In general, is not well described the purpose of these experiments and the biological relevance of the expected results. In addition, the interpretation of the results in terms of the importance for the development and the correlation with tauopathies.

In repones to the reviewers we added more discussion about the importance for the development and the correlation with tauopathies.

Round 2

Reviewer 1 Report

The authors emproved the manuscript in several aspects. I appreciate the changes. I have minor concerns:

- In general, in all the graphs, add the number of replicates in figure legend.
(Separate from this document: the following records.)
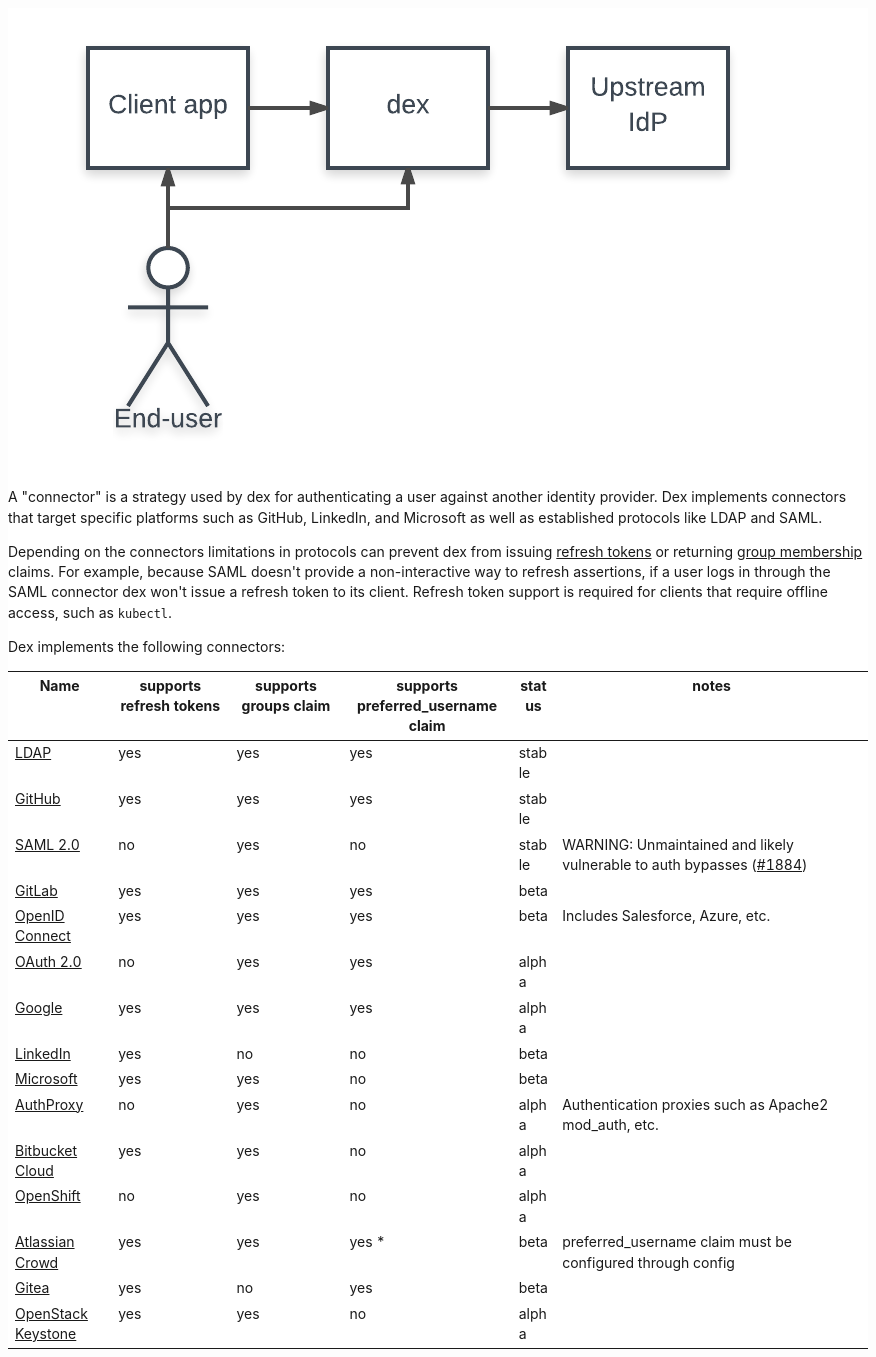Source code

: ![](docs/img/dex-flow.png)

A "connector" is a strategy used by dex for authenticating a user against another identity provider. Dex implements connectors that target specific platforms such as GitHub, LinkedIn, and Microsoft as well as established protocols like LDAP and SAML.

Depending on the connectors limitations in protocols can prevent dex from issuing [refresh tokens][scopes] or returning [group membership][scopes] claims. For example, because SAML doesn't provide a non-interactive way to refresh assertions, if a user logs in through the SAML connector dex won't issue a refresh token to its client. Refresh token support is required for clients that require offline access, such as `kubectl`.

Dex implements the following connectors:

| Name | supports refresh tokens | supports groups claim | supports preferred_username claim | status | notes |
| ---- | ----------------------- | --------------------- | --------------------------------- | ------ | ----- |
| [LDAP](https://dexidp.io/docs/connectors/ldap/) | yes | yes | yes | stable | |
| [GitHub](https://dexidp.io/docs/connectors/github/) | yes | yes | yes | stable | |
| [SAML 2.0](https://dexidp.io/docs/connectors/saml/) | no | yes | no | stable | WARNING: Unmaintained and likely vulnerable to auth bypasses ([#1884](https://github.com/dexidp/dex/discussions/1884)) |
| [GitLab](https://dexidp.io/docs/connectors/gitlab/) | yes | yes | yes | beta | |
| [OpenID Connect](https://dexidp.io/docs/connectors/oidc/) | yes | yes | yes | beta | Includes Salesforce, Azure, etc. |
| [OAuth 2.0](https://dexidp.io/docs/connectors/oauth/) | no | yes | yes | alpha | |
| [Google](https://dexidp.io/docs/connectors/google/) | yes | yes | yes | alpha | |
| [LinkedIn](https://dexidp.io/docs/connectors/linkedin/) | yes | no | no | beta | |
| [Microsoft](https://dexidp.io/docs/connectors/microsoft/) | yes | yes | no | beta | |
| [AuthProxy](https://dexidp.io/docs/connectors/authproxy/) | no | yes | no | alpha | Authentication proxies such as Apache2 mod_auth, etc. |
| [Bitbucket Cloud](https://dexidp.io/docs/connectors/bitbucketcloud/) | yes | yes | no | alpha | |
| [OpenShift](https://dexidp.io/docs/connectors/openshift/) | no | yes | no | alpha | |
| [Atlassian Crowd](https://dexidp.io/docs/connectors/atlassiancrowd/) | yes | yes | yes * | beta | preferred_username claim must be configured through config |
| [Gitea](https://dexidp.io/docs/connectors/gitea/) | yes | no | yes | beta | |
| [OpenStack Keystone](https://dexidp.io/docs/connectors/keystone/) | yes | yes | no | alpha | |


[openid-connect]: https://openid.net/connect/
[standard-claims]: https://openid.net/specs/openid-connect-core-1_0.html#StandardClaims
[scopes]: https://dexidp.io/docs/custom-scopes-claims-clients/#scopes
[using-dex]: https://dexidp.io/docs/using-dex/
[jwt-io]: https://jwt.io/
[kubernetes]: http://kubernetes.io/docs/admin/authentication/#openid-connect-tokens
[aws-sts]: https://docs.aws.amazon.com/STS/latest/APIReference/Welcome.html
[go-oidc]: https://github.com/coreos/go-oidc
[issue-1065]: https://github.com/dexidp/dex/issues/1065
[release-notes]: https://github.com/dexidp/dex/releases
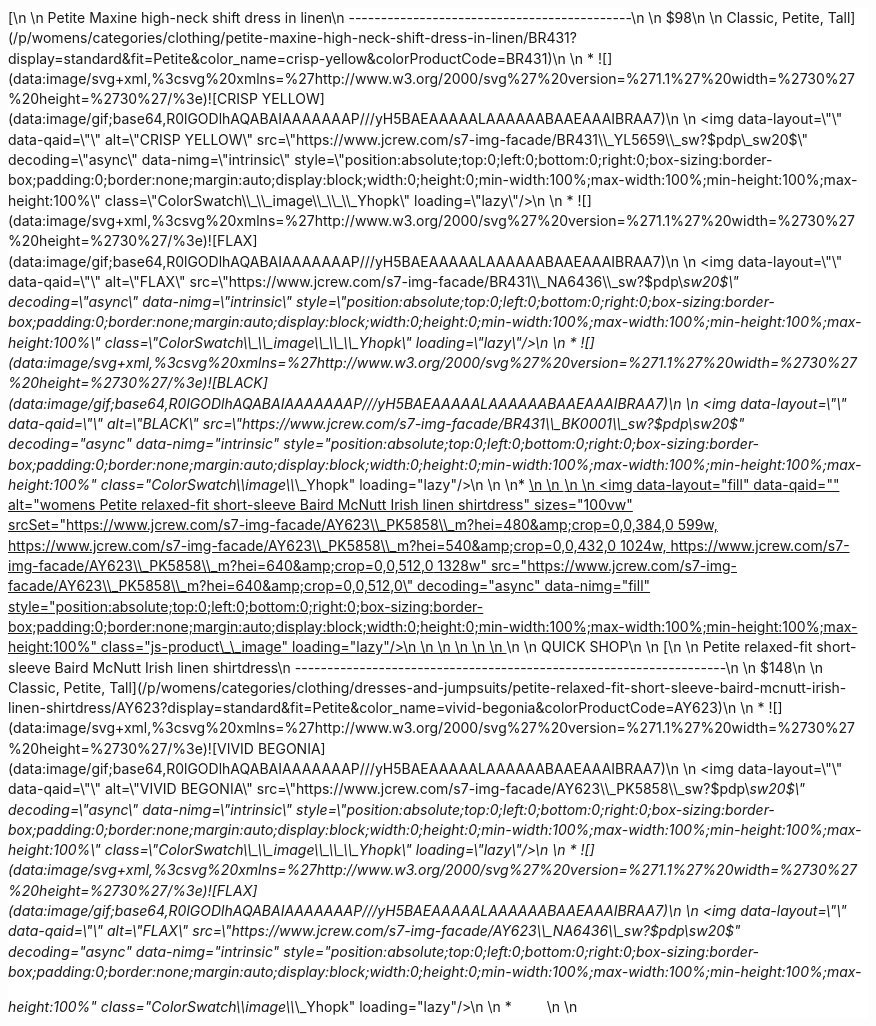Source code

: [\n    \n    Petite Maxine high-neck shift dress in linen\n    --------------------------------------------\n    \n    $98\n    \n    Classic, Petite, Tall](/p/womens/categories/clothing/petite-maxine-high-neck-shift-dress-in-linen/BR431?display=standard&fit=Petite&color_name=crisp-yellow&colorProductCode=BR431)\n    \n    *   ![](data:image/svg+xml,%3csvg%20xmlns=%27http://www.w3.org/2000/svg%27%20version=%271.1%27%20width=%2730%27%20height=%2730%27/%3e)![CRISP YELLOW](data:image/gif;base64,R0lGODlhAQABAIAAAAAAAP///yH5BAEAAAAALAAAAAABAAEAAAIBRAA7)\n        \n        <img data-layout=\"\" data-qaid=\"\" alt=\"CRISP YELLOW\" src=\"https://www.jcrew.com/s7-img-facade/BR431\\_YL5659\\_sw?$pdp\\_sw20$\" decoding=\"async\" data-nimg=\"intrinsic\" style=\"position:absolute;top:0;left:0;bottom:0;right:0;box-sizing:border-box;padding:0;border:none;margin:auto;display:block;width:0;height:0;min-width:100%;max-width:100%;min-height:100%;max-height:100%\" class=\"ColorSwatch\\_\\_image\\_\\_\\_Yhopk\" loading=\"lazy\"/>\n        \n    *   ![](data:image/svg+xml,%3csvg%20xmlns=%27http://www.w3.org/2000/svg%27%20version=%271.1%27%20width=%2730%27%20height=%2730%27/%3e)![FLAX](data:image/gif;base64,R0lGODlhAQABAIAAAAAAAP///yH5BAEAAAAALAAAAAABAAEAAAIBRAA7)\n        \n        <img data-layout=\"\" data-qaid=\"\" alt=\"FLAX\" src=\"https://www.jcrew.com/s7-img-facade/BR431\\_NA6436\\_sw?$pdp\\_sw20$\" decoding=\"async\" data-nimg=\"intrinsic\" style=\"position:absolute;top:0;left:0;bottom:0;right:0;box-sizing:border-box;padding:0;border:none;margin:auto;display:block;width:0;height:0;min-width:100%;max-width:100%;min-height:100%;max-height:100%\" class=\"ColorSwatch\\_\\_image\\_\\_\\_Yhopk\" loading=\"lazy\"/>\n        \n    *   ![](data:image/svg+xml,%3csvg%20xmlns=%27http://www.w3.org/2000/svg%27%20version=%271.1%27%20width=%2730%27%20height=%2730%27/%3e)![BLACK](data:image/gif;base64,R0lGODlhAQABAIAAAAAAAP///yH5BAEAAAAALAAAAAABAAEAAAIBRAA7)\n        \n        <img data-layout=\"\" data-qaid=\"\" alt=\"BLACK\" src=\"https://www.jcrew.com/s7-img-facade/BR431\\_BK0001\\_sw?$pdp\\_sw20$\" decoding=\"async\" data-nimg=\"intrinsic\" style=\"position:absolute;top:0;left:0;bottom:0;right:0;box-sizing:border-box;padding:0;border:none;margin:auto;display:block;width:0;height:0;min-width:100%;max-width:100%;min-height:100%;max-height:100%\" class=\"ColorSwatch\\_\\_image\\_\\_\\_Yhopk\" loading=\"lazy\"/>\n        \n    \n*   [\n    \n    ![womens Petite relaxed-fit short-sleeve Baird McNutt Irish linen shirtdress](data:image/gif;base64,R0lGODlhAQABAIAAAAAAAP///yH5BAEAAAAALAAAAAABAAEAAAIBRAA7)\n    \n    <img data-layout=\"fill\" data-qaid=\"\" alt=\"womens Petite relaxed-fit short-sleeve Baird McNutt Irish linen shirtdress\" sizes=\"100vw\" srcSet=\"https://www.jcrew.com/s7-img-facade/AY623\\_PK5858\\_m?hei=480&amp;crop=0,0,384,0 599w, https://www.jcrew.com/s7-img-facade/AY623\\_PK5858\\_m?hei=540&amp;crop=0,0,432,0 1024w, https://www.jcrew.com/s7-img-facade/AY623\\_PK5858\\_m?hei=640&amp;crop=0,0,512,0 1328w\" src=\"https://www.jcrew.com/s7-img-facade/AY623\\_PK5858\\_m?hei=640&amp;crop=0,0,512,0\" decoding=\"async\" data-nimg=\"fill\" style=\"position:absolute;top:0;left:0;bottom:0;right:0;box-sizing:border-box;padding:0;border:none;margin:auto;display:block;width:0;height:0;min-width:100%;max-width:100%;min-height:100%;max-height:100%\" class=\"js-product\\_\\_image\" loading=\"lazy\"/>\n    \n    \n    \n    \n    \n    ](/p/womens/categories/clothing/dresses-and-jumpsuits/petite-relaxed-fit-short-sleeve-baird-mcnutt-irish-linen-shirtdress/AY623?display=standard&fit=Petite&color_name=vivid-begonia&colorProductCode=AY623)\n    \n    QUICK SHOP\n    \n    [\n    \n    Petite relaxed-fit short-sleeve Baird McNutt Irish linen shirtdress\n    -------------------------------------------------------------------\n    \n    $148\n    \n    Classic, Petite, Tall](/p/womens/categories/clothing/dresses-and-jumpsuits/petite-relaxed-fit-short-sleeve-baird-mcnutt-irish-linen-shirtdress/AY623?display=standard&fit=Petite&color_name=vivid-begonia&colorProductCode=AY623)\n    \n    *   ![](data:image/svg+xml,%3csvg%20xmlns=%27http://www.w3.org/2000/svg%27%20version=%271.1%27%20width=%2730%27%20height=%2730%27/%3e)![VIVID BEGONIA](data:image/gif;base64,R0lGODlhAQABAIAAAAAAAP///yH5BAEAAAAALAAAAAABAAEAAAIBRAA7)\n        \n        <img data-layout=\"\" data-qaid=\"\" alt=\"VIVID BEGONIA\" src=\"https://www.jcrew.com/s7-img-facade/AY623\\_PK5858\\_sw?$pdp\\_sw20$\" decoding=\"async\" data-nimg=\"intrinsic\" style=\"position:absolute;top:0;left:0;bottom:0;right:0;box-sizing:border-box;padding:0;border:none;margin:auto;display:block;width:0;height:0;min-width:100%;max-width:100%;min-height:100%;max-height:100%\" class=\"ColorSwatch\\_\\_image\\_\\_\\_Yhopk\" loading=\"lazy\"/>\n        \n    *   ![](data:image/svg+xml,%3csvg%20xmlns=%27http://www.w3.org/2000/svg%27%20version=%271.1%27%20width=%2730%27%20height=%2730%27/%3e)![FLAX](data:image/gif;base64,R0lGODlhAQABAIAAAAAAAP///yH5BAEAAAAALAAAAAABAAEAAAIBRAA7)\n        \n        <img data-layout=\"\" data-qaid=\"\" alt=\"FLAX\" src=\"https://www.jcrew.com/s7-img-facade/AY623\\_NA6436\\_sw?$pdp\\_sw20$\" decoding=\"async\" data-nimg=\"intrinsic\" style=\"position:absolute;top:0;left:0;bottom:0;right:0;box-sizing:border-box;padding:0;border:none;margin:auto;display:block;width:0;height:0;min-width:100%;max-width:100%;min-height:100%;max-height:100%\" class=\"ColorSwatch\\_\\_image\\_\\_\\_Yhopk\" loading=\"lazy\"/>\n        \n    *   ![](data:image/svg+xml,%3csvg%20xmlns=%27http://www.w3.org/2000/svg%27%20version=%271.1%27%20width=%2730%27%20height=%2730%27/%3e)![RICH OLIVE](data:image/gif;base64,R0lGODlhAQABAIAAAAAAAP///yH5BAEAAAAALAAAAAABAAEAAAIBRAA7)\n        \n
- In figure 3 the graph is too small and overlying the blot image (I don't know if it is a formatting error of the file). I suggest to enlarge the graph or labels and cut the low molecular weights (where no signal is detected) in blots.

-I suggest to include figure S2 and S3 in the main text.

Author Response

1) We added the replication data in Methods and Legend.

2) We enlarged the graph in Figure 3

3) We moved the quantitative graphs from S2 ans S3 to main text.

Thank you very much for your comments which have helped us to improve our manuscript.

Reviewer 2 Report

The paper is accepted in its present form.

Author Response

Thank you very much for helpful suggestions which helped us to imporve our manuscript.